EXERCISE DESCRIPTION >> Within the records below is a range that opens at the line with "## 4.0.0 (2020-04-13)" and closes at the line with "base64-encoded string instead.". Return that range word for word, both ends included, and only that range.

Pictures paired with source code >>
━━━━━━
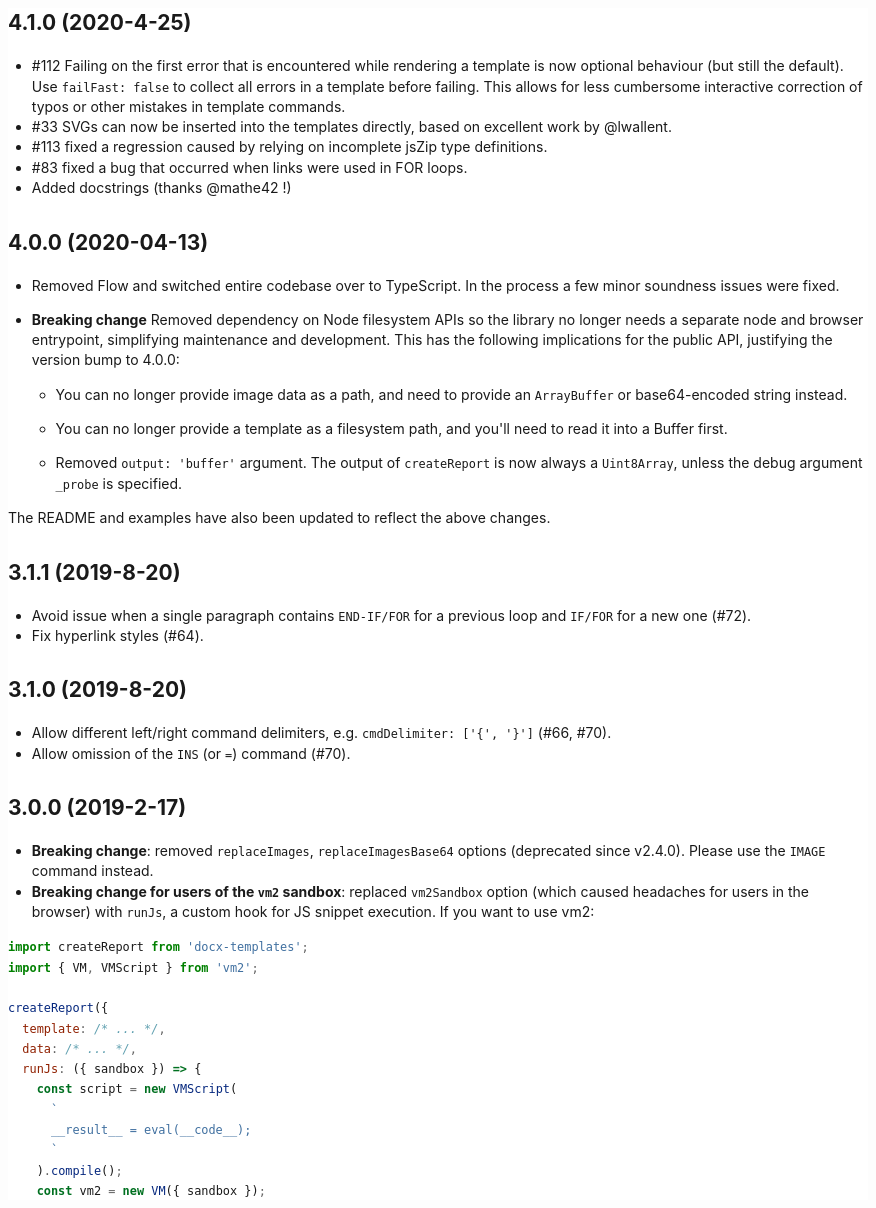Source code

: ## 4.1.0 (2020-4-25)

* #112 Failing on the first error that is encountered while rendering a template is now optional behaviour (but still the default). Use `failFast: false` to collect all errors in a template before failing. This allows for less cumbersome interactive correction of typos or other mistakes in template commands.
* #33 SVGs can now be inserted into the templates directly, based on excellent work by @lwallent.
* #113 fixed a regression caused by relying on incomplete jsZip type definitions.
* #83 fixed a bug that occurred when links were used in FOR loops.
* Added docstrings (thanks @mathe42 !)

## 4.0.0 (2020-04-13)

* Removed Flow and switched entire codebase over to TypeScript. In the process a few minor soundness issues were fixed.

* **Breaking change** Removed dependency on Node filesystem APIs so the library no longer needs a separate node and browser entrypoint, simplifying maintenance and development. This has the following implications for the public API, justifying the version bump to 4.0.0:
  *  You can no longer provide image data as a path, and need to provide an `ArrayBuffer` or base64-encoded string instead.

  *  You can no longer provide a template as a filesystem path, and you'll need to read it into a Buffer first.

  * Removed `output: 'buffer'` argument. The output of `createReport` is now always a `Uint8Array`, unless the debug argument `_probe` is specified.
  

The README and examples have also been updated to reflect the above changes.


## 3.1.1 (2019-8-20)

* Avoid issue when a single paragraph contains `END-IF/FOR` for a previous loop and `IF/FOR` for a new one (#72).
* Fix hyperlink styles (#64).

## 3.1.0 (2019-8-20)

* Allow different left/right command delimiters, e.g. `cmdDelimiter: ['{', '}']` (#66, #70).
* Allow omission of the `INS` (or `=`) command (#70).

## 3.0.0 (2019-2-17)

* **Breaking change**: removed `replaceImages`, `replaceImagesBase64` options (deprecated since v2.4.0). Please use the `IMAGE` command instead.
* **Breaking change for users of the `vm2` sandbox**: replaced `vm2Sandbox` option (which caused headaches for users in the browser) with `runJs`, a custom hook for JS snippet execution. If you want to use vm2:

```js
import createReport from 'docx-templates';
import { VM, VMScript } from 'vm2';

createReport({
  template: /* ... */,
  data: /* ... */,
  runJs: ({ sandbox }) => {
    const script = new VMScript(
      `
      __result__ = eval(__code__);
      `
    ).compile();
    const vm2 = new VM({ sandbox });
```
━━━━━━
ANSWER TO THIS TASK >>
## 4.0.0 (2020-04-13)

* Removed Flow and switched entire codebase over to TypeScript. In the process a few minor soundness issues were fixed.

* **Breaking change** Removed dependency on Node filesystem APIs so the library no longer needs a separate node and browser entrypoint, simplifying maintenance and development. This has the following implications for the public API, justifying the version bump to 4.0.0:
  *  You can no longer provide image data as a path, and need to provide an `ArrayBuffer` or base64-encoded string instead.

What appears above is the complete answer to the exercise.